Apache Spark Edging Over Hadoop MapReduce
Spark’s real-time stream processing functionality and machine learning capabilities are way ahead of Hadoop. Spark can process and analyze data the moment it is captured, and insights are immediately fed back to the user through a dashboard, to allow an action to be taken. This feature is increasingly luring the Big Data industry. Spark also has its own machine learning libraries, called MLib, whereas Hadoop systems need to be interfaced with a third-party machine learning library like Apache Mahout.
Open Source, No Competition
Although the existence of two Big Data frameworks is often seen as a battle for dominance of the one over the other, it is important to understand that both of them are non-commercial, open source products, lying beyond the competition bandwagon. They do have some crossover of functions but both of these free-to-use systems are often offered by the same corporate entities to allow users to pick the functionality depending on the requirement of their projects.

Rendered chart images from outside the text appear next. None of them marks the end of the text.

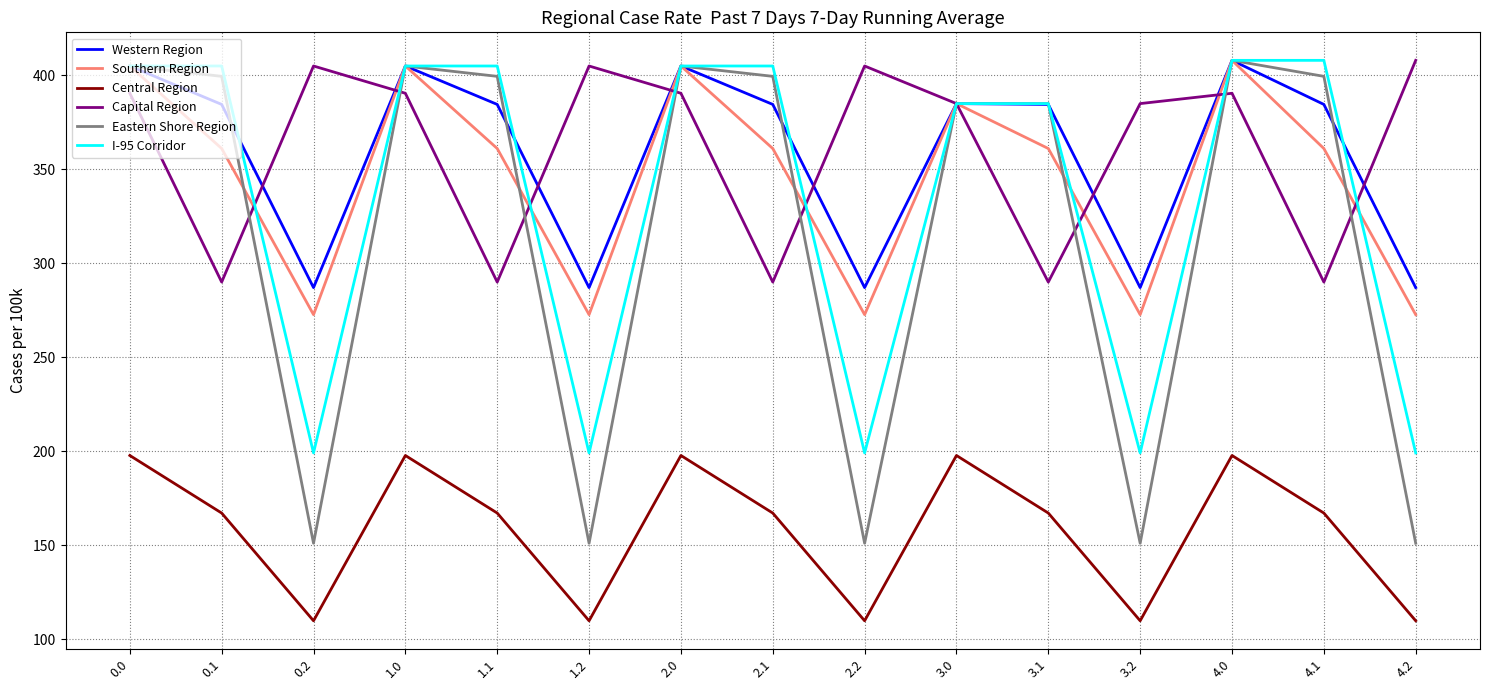

The value of Central Region at 4.1 is 231.6. True or false?

False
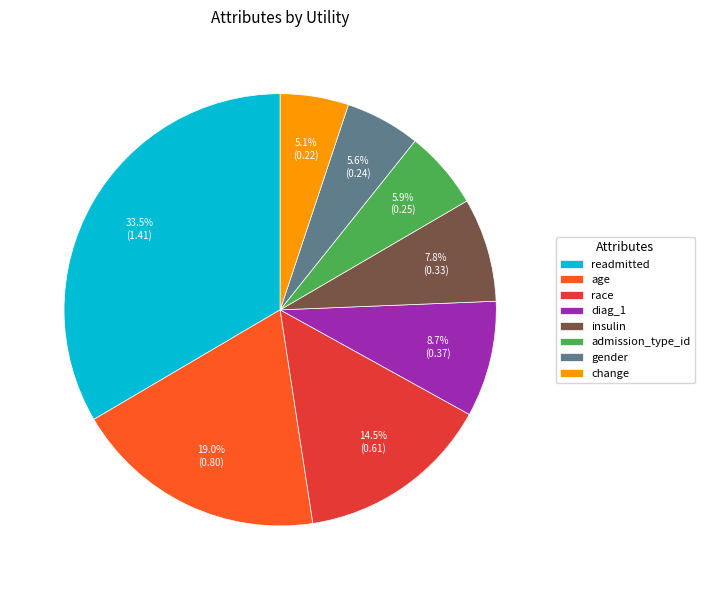

To the nearest percent, what is the average slice percentage?

12%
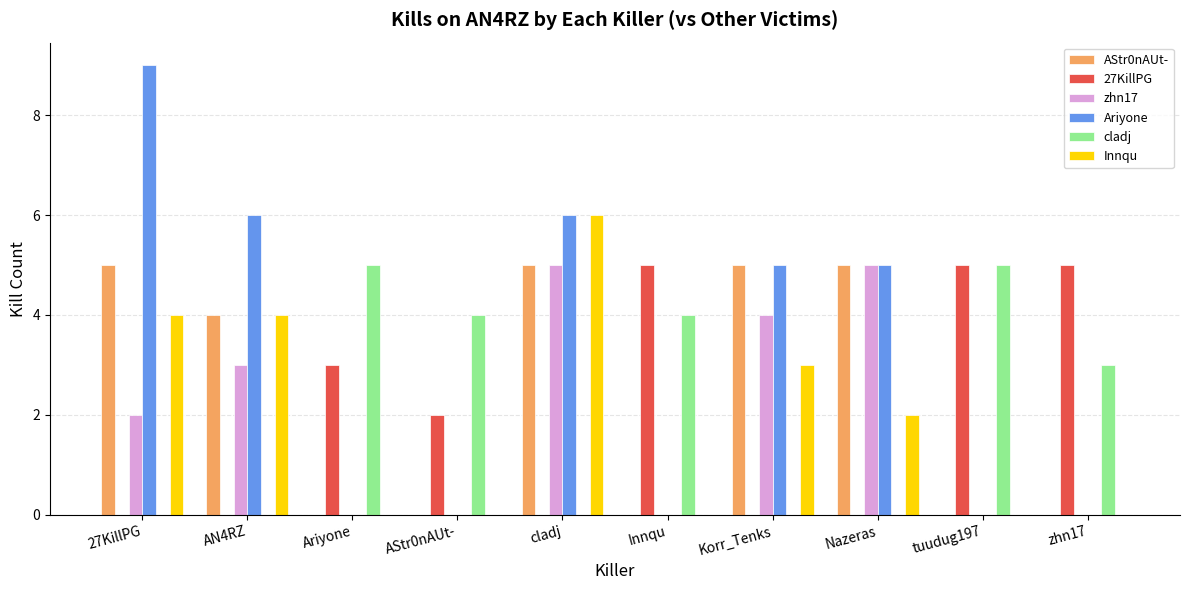

What is the sum of all Ariyone values?

31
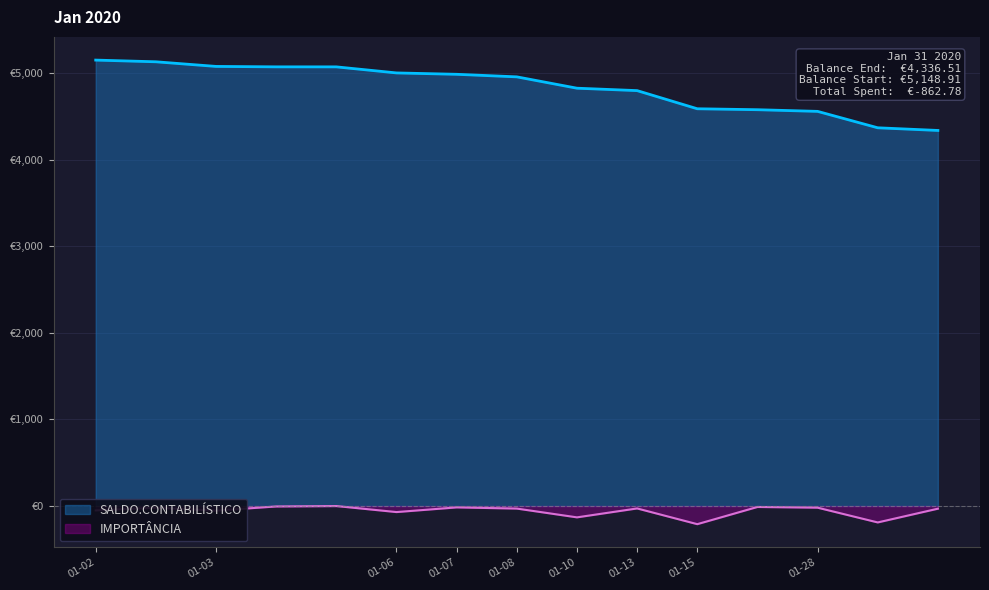

Which series has the largest range (max minus min)?

SALDO.CONTABILÍSTICO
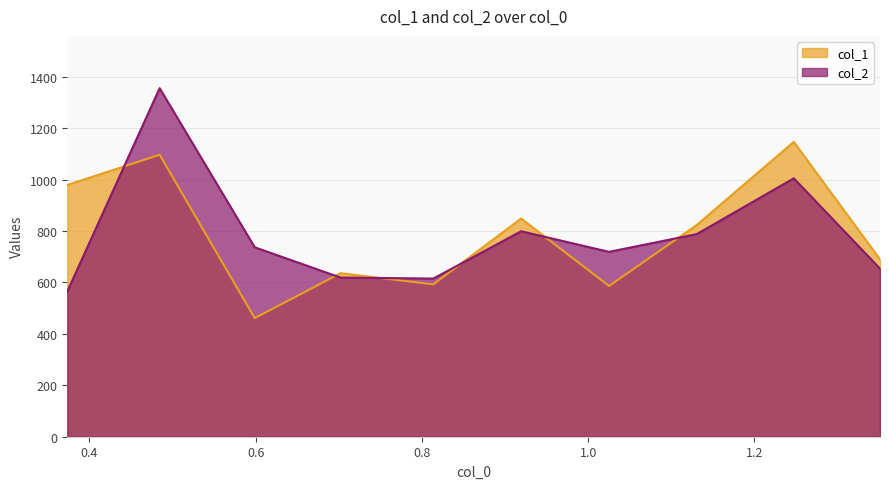

What is the average value of the col_2 series?

785.5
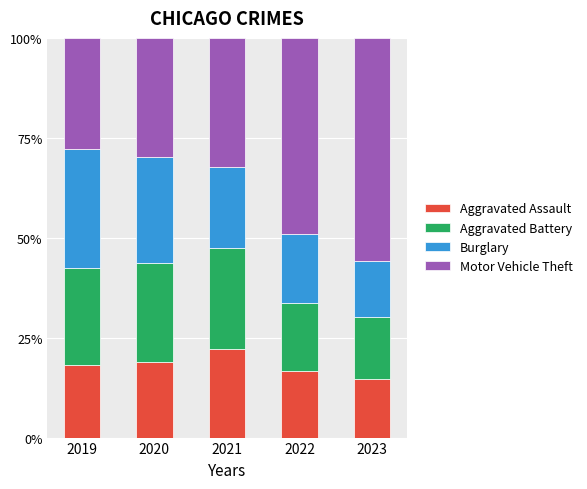

Reading left to right, what are the values for Aggravated Assault?

2019=18.1	2020=18.8	2021=22.0	2022=16.6	2023=14.7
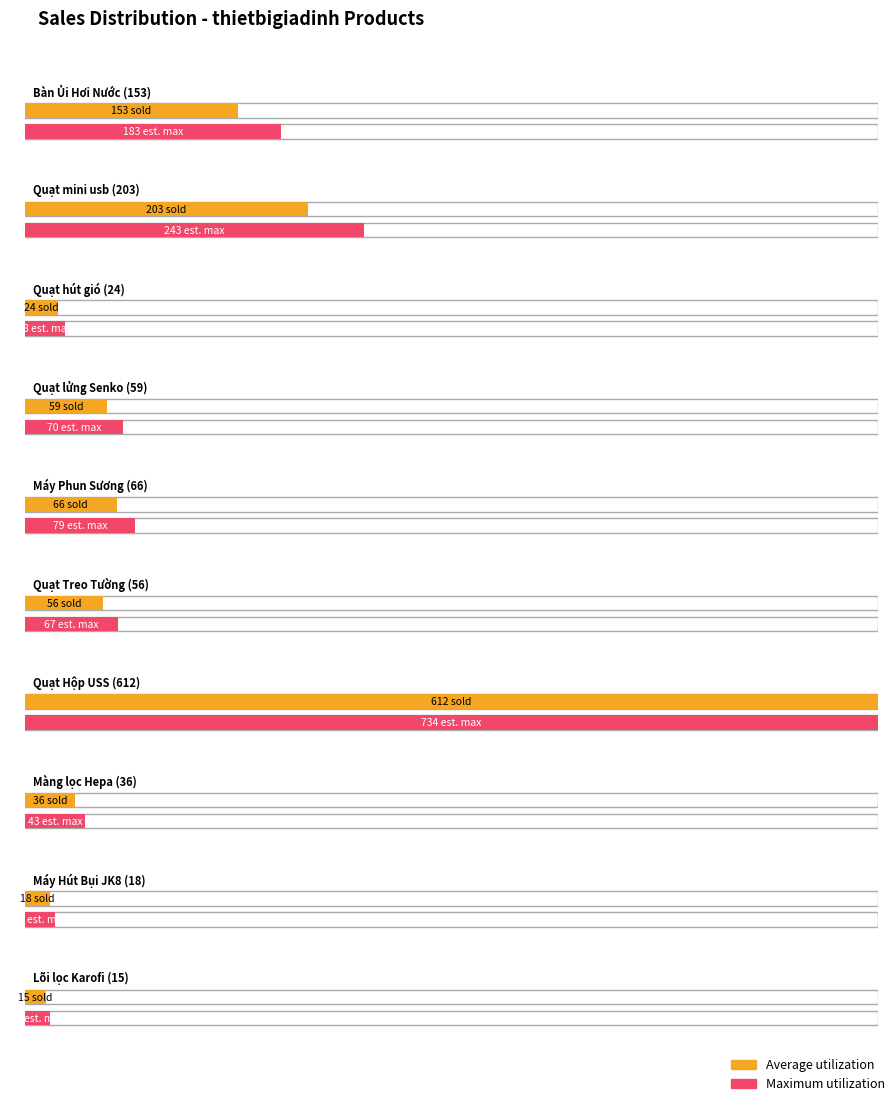

How many data points in Average utilization are above 59?

4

In fact, Spark and MapReduce have a symbiotic relationship with each other. Hadoop provides features that Spark does not have, such as a distributed file system while Spark offers real-time, in-memory processing for those data sets that require it. Therefore, the perfect big data scenario is intended for Hadoop and Spark to work together on the same team.
If you are still confused by the question – which one to choose between Hadoop MapReduce and Apache Spark – then the answer is simple – it all depends on the user-based case.